__What to produce__: Reproduce the material below verbatim, line for line, leaving out the pictures.

__Excerpted records__:
------------------------
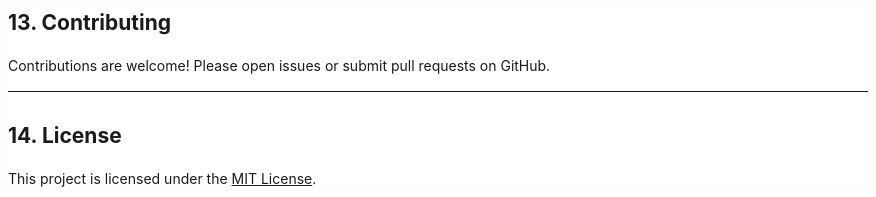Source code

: 
## 13. Contributing

Contributions are welcome! Please open issues or submit pull requests on GitHub.

---

## 14. License

This project is licensed under the [MIT License](LICENSE).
------------------------
__Your solution__:
Source code

: 
## 13. Contributing

Contributions are welcome! Please open issues or submit pull requests on GitHub.

---

## 14. License

This project is licensed under the [MIT License](LICENSE).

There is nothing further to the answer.